What makes them interesting is that the different isotopes are present in different ratios at different times and different places. The technique of radiocarbon dating uses the ratios of the isotopes of carbon to date fossils to the nearest few thousand years – so it’s not very accurate as a watch. Isotopic analysis of Otzi’s tooth enamel, and comparisons with samples from surrounding areas, showed that he had spent his childhood in the area in which he was found (the Eisack Valley in the South Tyrol, Italy) but that he spent his adulthood in Lower Vinschgau, also in the Tyrol.
Forensic isotopic analysis is now being applied to such things as adhesives, packaging materials, drugs, bullets, and even safety matches.
In attempting to sort out the good stories from the bad, it is not always obvious which evidence to believe. Different types of evidence can appear to contradict each other; Otzi’s arrows are claimed as evidence that he spent his time hunting at high altitude whereas the geological isotopic evidence suggests otherwise. There is no magic formula for working all of this out. The best that the scientists can do is give possible stories and some estimate of how confident they are in those stories. There is one exception; exclusion. If, for example, your DNA or fingerprint does not match the DNA of the perpetrator found at the crime scene then we are sure that you are not amongst the suspects.
Otzi died a long time ago – around 3,000BC. Forensic science has made contributions to more recent cases of some historical interest. Some have claimed scientific support for a new theory of who killed Rasputin. Apparently, from photographs of the wounds and ‘new forensic techniques’, it is thought that he was killed by three different guns. Like so many crime investigations, this one is compromised by the lack of clear documentation and recovery of evidence at the time. The recovery of the bullets, and possibly gunshot residue, would have provided an unequivocal answer to the question of the number of firearms. The ‘evidence’ has generated heated, if not informed, debate.

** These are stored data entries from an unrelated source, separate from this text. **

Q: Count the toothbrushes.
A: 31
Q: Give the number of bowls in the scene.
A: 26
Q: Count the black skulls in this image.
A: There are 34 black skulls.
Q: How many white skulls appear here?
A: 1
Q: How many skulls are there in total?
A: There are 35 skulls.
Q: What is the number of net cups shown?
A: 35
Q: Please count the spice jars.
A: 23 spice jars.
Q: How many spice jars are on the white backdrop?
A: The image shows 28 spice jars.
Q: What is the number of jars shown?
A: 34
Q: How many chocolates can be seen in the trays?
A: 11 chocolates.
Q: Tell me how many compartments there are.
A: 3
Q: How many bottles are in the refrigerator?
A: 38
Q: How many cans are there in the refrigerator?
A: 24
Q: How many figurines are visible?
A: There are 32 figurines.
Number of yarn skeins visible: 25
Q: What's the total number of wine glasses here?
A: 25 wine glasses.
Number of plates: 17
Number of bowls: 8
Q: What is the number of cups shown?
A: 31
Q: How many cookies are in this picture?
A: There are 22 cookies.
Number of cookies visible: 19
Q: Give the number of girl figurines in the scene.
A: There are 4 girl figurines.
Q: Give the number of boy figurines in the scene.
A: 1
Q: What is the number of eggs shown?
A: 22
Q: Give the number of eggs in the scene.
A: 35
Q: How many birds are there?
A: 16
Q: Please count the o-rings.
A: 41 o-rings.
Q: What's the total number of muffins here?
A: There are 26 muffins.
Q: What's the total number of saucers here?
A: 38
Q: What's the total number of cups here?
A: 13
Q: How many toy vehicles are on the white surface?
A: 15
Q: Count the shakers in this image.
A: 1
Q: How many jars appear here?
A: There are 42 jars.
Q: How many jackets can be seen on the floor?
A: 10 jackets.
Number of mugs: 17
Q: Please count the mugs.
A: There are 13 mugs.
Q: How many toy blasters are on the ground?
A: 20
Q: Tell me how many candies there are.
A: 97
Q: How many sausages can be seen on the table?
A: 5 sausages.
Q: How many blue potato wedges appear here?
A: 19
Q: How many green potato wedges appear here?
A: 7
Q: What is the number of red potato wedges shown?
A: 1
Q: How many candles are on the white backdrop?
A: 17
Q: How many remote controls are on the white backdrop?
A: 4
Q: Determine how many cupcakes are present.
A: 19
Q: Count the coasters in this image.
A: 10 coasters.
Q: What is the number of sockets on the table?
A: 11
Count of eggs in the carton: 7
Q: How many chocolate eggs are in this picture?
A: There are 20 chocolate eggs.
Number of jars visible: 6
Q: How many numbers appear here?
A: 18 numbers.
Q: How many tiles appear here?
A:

Science has helped, and continues to help, the historian. Assisting in answering questions about who, what, how, when, and where, perhaps leaving to the historian the vexed question of why? Geology, mathematics, physics, chemistry, biology, medicine, and the rest, combine to provide a powerful arsenal of today’s expertise to provide answers to our past.
For the future, there is much that remains to be discovered, not only in the development of new techniques in the physical and biological analysis of old material, but in the seemingly unending lists of new finds of tombs, artefacts, and samples created by history and now, hopefully, understood because of our scientific curiosity today. Forensic or not, it is fascinating science that takes us to different times and places.